User and role are created for every user who reserved username. User name on GeoServer is the same as username on Layman. Role name is composed a USER_<upper-cased username>.

Two workspaces are created, each with one PostgreSQL datastore, for every workspace (both personal and public). First workspace is meant for WFS and has the same name as the workspace on Layman. Second workspace is meant for WMS and is suffixed with _wms. Name of the datastore is postgresql for both workspaces. Every workspace-related information (including PostgreSQL datastore) is saved inside workspace. For layers with QGIS style, also WMS store is created for each layer (pointing to QGS file of the layer on the QGIS server) and WMS layer to cascade the layer's WMS.
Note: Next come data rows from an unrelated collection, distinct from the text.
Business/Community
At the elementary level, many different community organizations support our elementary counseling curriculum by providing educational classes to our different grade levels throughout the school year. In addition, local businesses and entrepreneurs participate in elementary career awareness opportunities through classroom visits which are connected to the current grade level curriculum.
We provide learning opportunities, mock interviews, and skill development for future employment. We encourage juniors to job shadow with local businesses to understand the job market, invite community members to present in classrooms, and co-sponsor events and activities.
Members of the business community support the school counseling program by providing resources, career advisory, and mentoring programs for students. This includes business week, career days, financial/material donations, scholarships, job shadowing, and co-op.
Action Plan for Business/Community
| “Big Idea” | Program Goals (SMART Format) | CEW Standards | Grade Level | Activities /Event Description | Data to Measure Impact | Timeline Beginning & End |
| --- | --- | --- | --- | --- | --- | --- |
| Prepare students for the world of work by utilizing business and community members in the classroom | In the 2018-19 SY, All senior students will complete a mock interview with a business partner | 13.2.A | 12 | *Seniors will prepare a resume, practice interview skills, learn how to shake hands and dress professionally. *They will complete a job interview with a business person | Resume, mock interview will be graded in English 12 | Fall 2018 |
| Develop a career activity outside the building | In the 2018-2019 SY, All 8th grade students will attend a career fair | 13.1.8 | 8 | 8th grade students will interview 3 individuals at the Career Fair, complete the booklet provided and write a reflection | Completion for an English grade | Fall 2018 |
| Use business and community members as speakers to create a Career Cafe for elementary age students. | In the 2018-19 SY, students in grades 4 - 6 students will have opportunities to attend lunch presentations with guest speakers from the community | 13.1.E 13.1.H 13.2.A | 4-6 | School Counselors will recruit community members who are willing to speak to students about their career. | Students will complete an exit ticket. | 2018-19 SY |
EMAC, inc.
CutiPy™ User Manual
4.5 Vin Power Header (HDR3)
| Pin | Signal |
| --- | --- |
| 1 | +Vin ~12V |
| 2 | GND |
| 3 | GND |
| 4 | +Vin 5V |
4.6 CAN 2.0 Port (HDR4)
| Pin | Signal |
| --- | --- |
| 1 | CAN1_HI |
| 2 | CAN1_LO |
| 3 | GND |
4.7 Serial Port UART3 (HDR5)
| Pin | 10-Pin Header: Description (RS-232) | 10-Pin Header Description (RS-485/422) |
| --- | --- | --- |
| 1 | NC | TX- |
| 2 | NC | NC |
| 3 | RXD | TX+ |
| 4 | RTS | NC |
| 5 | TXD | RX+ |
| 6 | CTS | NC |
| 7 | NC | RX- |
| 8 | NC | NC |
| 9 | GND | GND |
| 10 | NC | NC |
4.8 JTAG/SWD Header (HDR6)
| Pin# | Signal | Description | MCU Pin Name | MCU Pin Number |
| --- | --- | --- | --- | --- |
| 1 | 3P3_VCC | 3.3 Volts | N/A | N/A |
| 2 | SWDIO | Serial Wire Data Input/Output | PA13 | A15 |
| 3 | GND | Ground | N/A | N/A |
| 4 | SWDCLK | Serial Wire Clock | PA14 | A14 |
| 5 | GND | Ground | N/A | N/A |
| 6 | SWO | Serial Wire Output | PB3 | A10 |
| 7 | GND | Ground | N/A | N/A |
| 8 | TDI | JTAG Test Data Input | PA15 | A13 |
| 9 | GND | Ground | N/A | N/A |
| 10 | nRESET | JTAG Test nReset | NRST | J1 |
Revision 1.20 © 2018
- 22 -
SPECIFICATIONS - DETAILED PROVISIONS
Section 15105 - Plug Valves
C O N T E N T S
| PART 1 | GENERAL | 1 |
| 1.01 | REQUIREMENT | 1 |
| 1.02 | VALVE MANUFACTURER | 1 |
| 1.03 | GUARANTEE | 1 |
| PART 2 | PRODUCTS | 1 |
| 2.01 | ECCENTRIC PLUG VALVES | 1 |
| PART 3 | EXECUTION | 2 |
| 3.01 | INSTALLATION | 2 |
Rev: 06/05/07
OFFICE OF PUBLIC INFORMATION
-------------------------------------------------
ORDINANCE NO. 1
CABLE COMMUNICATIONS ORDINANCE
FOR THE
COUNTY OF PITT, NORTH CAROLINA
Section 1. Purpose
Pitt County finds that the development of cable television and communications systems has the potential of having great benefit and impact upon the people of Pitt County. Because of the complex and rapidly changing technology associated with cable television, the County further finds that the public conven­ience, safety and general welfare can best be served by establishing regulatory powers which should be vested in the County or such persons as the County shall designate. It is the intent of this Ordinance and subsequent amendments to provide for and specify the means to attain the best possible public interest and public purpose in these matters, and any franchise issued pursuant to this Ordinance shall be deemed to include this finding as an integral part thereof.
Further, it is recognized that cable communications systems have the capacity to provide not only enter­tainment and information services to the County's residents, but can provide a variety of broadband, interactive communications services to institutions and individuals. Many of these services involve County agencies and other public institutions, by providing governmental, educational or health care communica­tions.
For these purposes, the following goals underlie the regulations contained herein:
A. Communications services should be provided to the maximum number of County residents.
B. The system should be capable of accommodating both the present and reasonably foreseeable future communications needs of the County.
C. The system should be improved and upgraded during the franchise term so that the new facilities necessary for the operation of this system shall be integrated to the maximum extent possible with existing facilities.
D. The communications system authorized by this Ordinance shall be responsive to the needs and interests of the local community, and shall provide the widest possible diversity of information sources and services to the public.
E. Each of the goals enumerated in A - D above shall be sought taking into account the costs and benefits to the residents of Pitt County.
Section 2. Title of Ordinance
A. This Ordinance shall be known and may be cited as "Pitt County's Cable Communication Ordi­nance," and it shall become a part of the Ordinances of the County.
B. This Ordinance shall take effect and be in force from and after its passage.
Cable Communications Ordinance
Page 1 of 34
Feature type and layer are registered in both workspaces (WMS and WFS), and style is created in WMS workspace for each layer published on Layman. Name of these three models are the same as layername. Feature type points to appropriate PostgreSQL table through PostgreSQL datastore. Style contains visualization file.

Two access rules are created for each layer in each GeoServer workspace (WFS and WMS), one for read access right, one for write access right. Every username from Layman's access right is represented by user's role name (i.e. USER_<upper-cased username>). Role EVERYONE is represented as ROLE_ANONYMOUS on GeoServer.

GeoServer is used as persistent data store, so data survives Layman restart.